RECORD EXCERPTS START

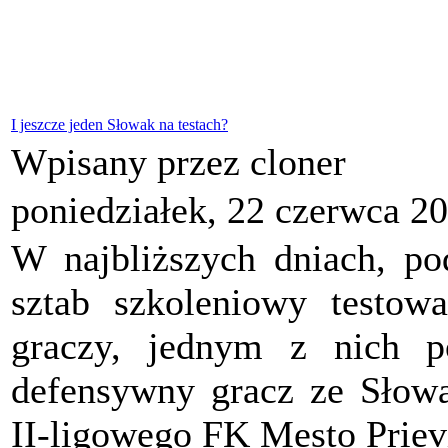
I jeszcze jeden Słowak na testach?
Wpisany przez cloner
poniedziałek, 22 czerwca 2
W najbliższych dniach, p
sztab szkoleniowy testow
graczy, jednym z nich po
defensywny gracz ze Słow
II-ligowego FK Mesto Priev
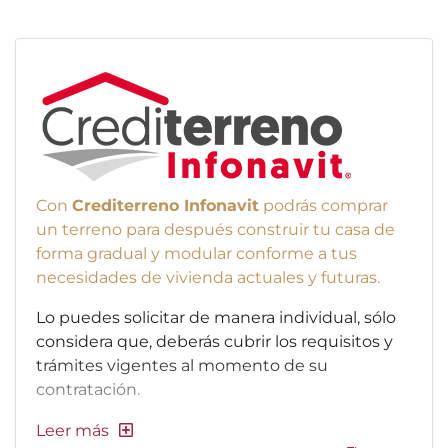
Con
Crediterreno Infonavit
podrás comprar
un terreno para después construir tu casa de
forma gradual y modular conforme a tus
necesidades de vivienda actuales y futuras.
Lo puedes solicitar de manera individual, sólo
considera que, deberás cubrir los requisitos y
trámites vigentes al momento de su
contratación.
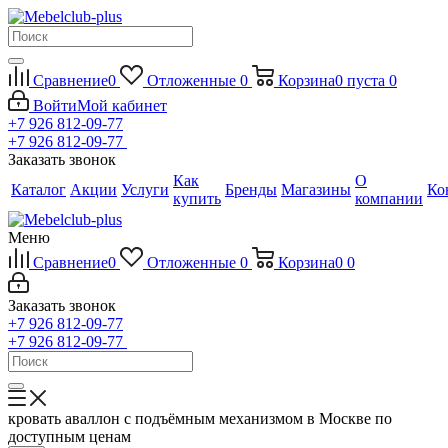
Сравнение
0
Отложенные
0
Корзина
0
пуста
0
Войти
Мой кабинет
+7 926 812-09-77
+7 926 812-09-77
Заказать звонок
Как
О
Каталог
Акции
Услуги
Бренды
Магазины
Ко
купить
компании
Меню
Сравнение
0
Отложенные
0
Корзина
0
0
Заказать звонок
+7 926 812-09-77
+7 926 812-09-77
кровать аваллон с подъёмным механизмом в Москве по
доступным ценам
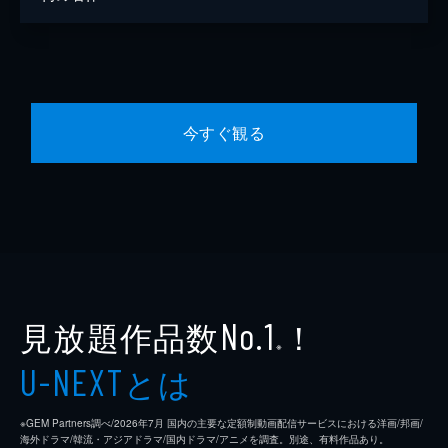
今すぐ観る
見放題作品数
！
No.1
※
とは
U-NEXT
※GEM Partners調べ/2026年7⽉ 国内の主要な定額制動画配信サービスにおける洋画/邦画/
海外ドラマ/韓流・アジアドラマ/国内ドラマ/アニメを調査。別途、有料作品あり。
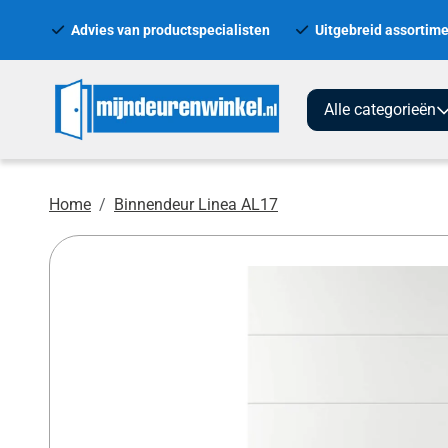
Advies van productspecialisten
Uitgebreid assortime
Alle categorieën
Home
Binnendeur Linea AL17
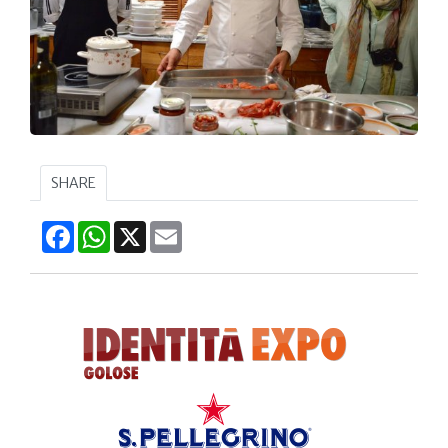
SHARE
Facebook
WhatsApp
X
Email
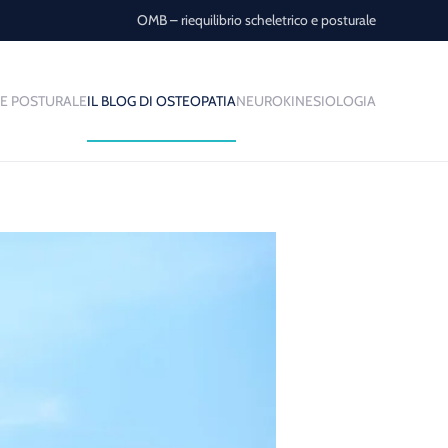
OMB – riequilibrio scheletrico e posturale
E POSTURALE
IL BLOG DI OSTEOPATIA
NEUROKINESIOLOGIA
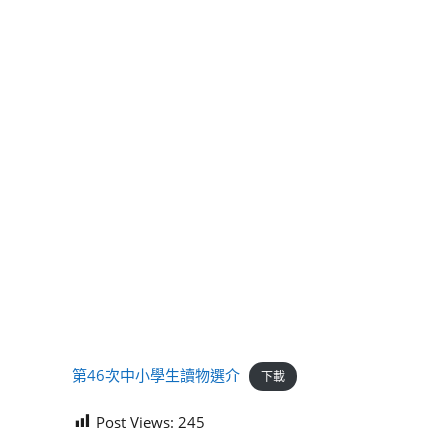
第46次中小學生讀物選介
下載
Post Views:
245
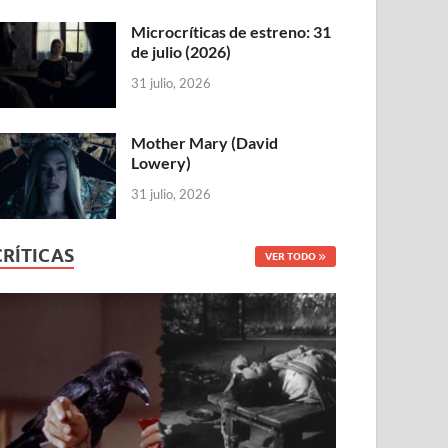
Microcríticas de estreno: 31
de julio (2026)
31 julio, 2026
Mother Mary (David
Lowery)
31 julio, 2026
CRÍTICAS
VER TODO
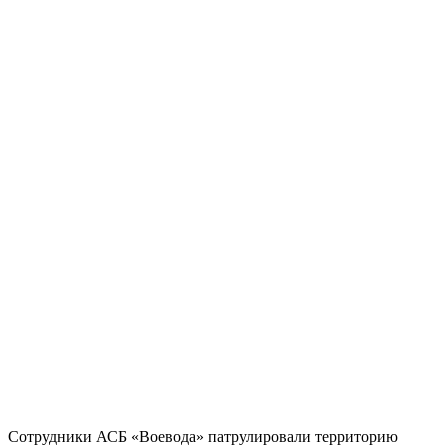
Сотрудники АСБ «Воевода» патрулировали территорию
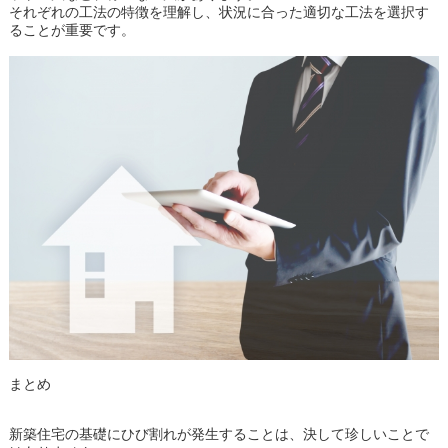
それぞれの工法の特徴を理解し、状況に合った適切な工法を選択す
ることが重要です。
まとめ
新築住宅の基礎にひび割れが発生することは、決して珍しいことで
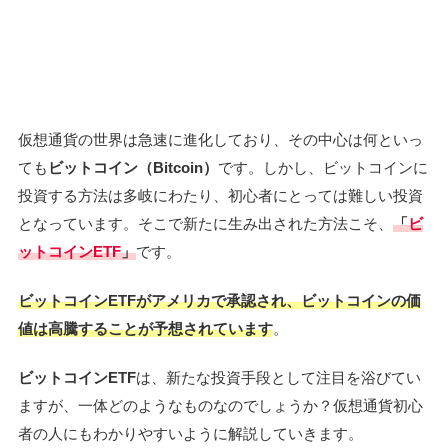
仮想通貨の世界は急速に進化しており、その中心は何といっ
ても
ビットコイン（Bitcoin）
です。しかし、ビットコインに
投資する方法は多岐にわたり、初心者にとっては難しい投資
となっています。そこで新たに生み出された方法こそ、
「
ビ
ットコインETF
」
です。
ビットコインETFがアメリカで承認され、ビットコインの価
値は高騰することが予想されています
。
ビットコインETF
は、新たな投資手段として注目を浴びてい
ますが、一体どのようなものなのでしょうか？仮想通貨初心
者の人にもわかりやすいように解説していきます。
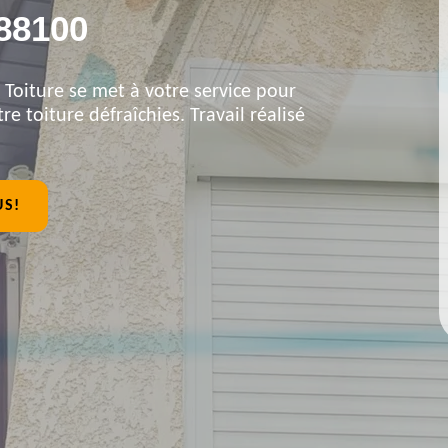
88100
 Toiture se met à votre service pour
re toiture défraîchies. Travail réalisé
US!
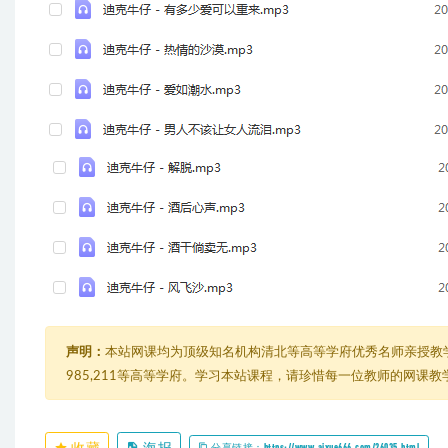
声明：
本站网课均为顶级知名机构清北等高等学府优秀名师亲授教
985,211等高等学府。学习本站课程，请珍惜每一位教师的网课
收藏
海报
分享链接：https://www.aixue666.com/26035.html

RECORD EXCERPTS END

Reproduce the data above in full, exactly, with the images removed.

I jeszcze jeden Słowak na testach?
Wpisany przez cloner
poniedziałek, 22 czerwca 2
W najbliższych dniach, p
sztab szkoleniowy testow
graczy, jednym z nich po
defensywny gracz ze Słow
II-ligowego FK Mesto Priev
Con
Crediterreno Infonavit
podrás comprar
un terreno para después construir tu casa de
forma gradual y modular conforme a tus
necesidades de vivienda actuales y futuras.
Lo puedes solicitar de manera individual, sólo
considera que, deberás cubrir los requisitos y
trámites vigentes al momento de su
contratación.
Сравнение
0
Отложенные
0
Корзина
0
пуста
0
Войти
Мой кабинет
+7 926 812-09-77
+7 926 812-09-77
Заказать звонок
Как
О
Каталог
Акции
Услуги
Бренды
Магазины
Ко
купить
компании
Меню
Сравнение
0
Отложенные
0
Корзина
0
0
Заказать звонок
+7 926 812-09-77
+7 926 812-09-77
кровать аваллон с подъёмным механизмом в Москве по
доступным ценам
今すぐ観る
見放題作品数
！
No.1
※
とは
U-NEXT
※GEM Partners調べ/2026年7⽉ 国内の主要な定額制動画配信サービスにおける洋画/邦画/
海外ドラマ/韓流・アジアドラマ/国内ドラマ/アニメを調査。別途、有料作品あり。
Advies van productspecialisten
Uitgebreid assortime
Alle categorieën
Home
Binnendeur Linea AL17
SHARE
Facebook
WhatsApp
X
Email
OMB – riequilibrio scheletrico e posturale
E POSTURALE
IL BLOG DI OSTEOPATIA
NEUROKINESIOLOGIA
第46次中小學生讀物選介
下載
Post Views:
245
Microcríticas de estreno: 31
de julio (2026)
31 julio, 2026
Mother Mary (David
Lowery)
31 julio, 2026
CRÍTICAS
VER TODO
Сотрудники АСБ «Воевода» патрулировали территорию
それぞれの工法の特徴を理解し、状況に合った適切な工法を選択す
ることが重要です。
まとめ
新築住宅の基礎にひび割れが発生することは、決して珍しいことで
仮想通貨の世界は急速に進化しており、その中心は何といっ
ても
ビットコイン（Bitcoin）
です。しかし、ビットコインに
投資する方法は多岐にわたり、初心者にとっては難しい投資
となっています。そこで新たに生み出された方法こそ、
「
ビ
ットコインETF
」
です。
ビットコインETFがアメリカで承認され、ビットコインの価
値は高騰することが予想されています
。
ビットコインETF
は、新たな投資手段として注目を浴びてい
ますが、一体どのようなものなのでしょうか？仮想通貨初心
者の人にもわかりやすいように解説していきます。
88100
 Toiture se met à votre service pour
re toiture défraîchies. Travail réalisé
US!
声明：
本站网课均为顶级知名机构清北等高等学府优秀名师亲授教
985,211等高等学府。学习本站课程，请珍惜每一位教师的网课
收藏
海报
分享链接：https://www.aixue666.com/26035.html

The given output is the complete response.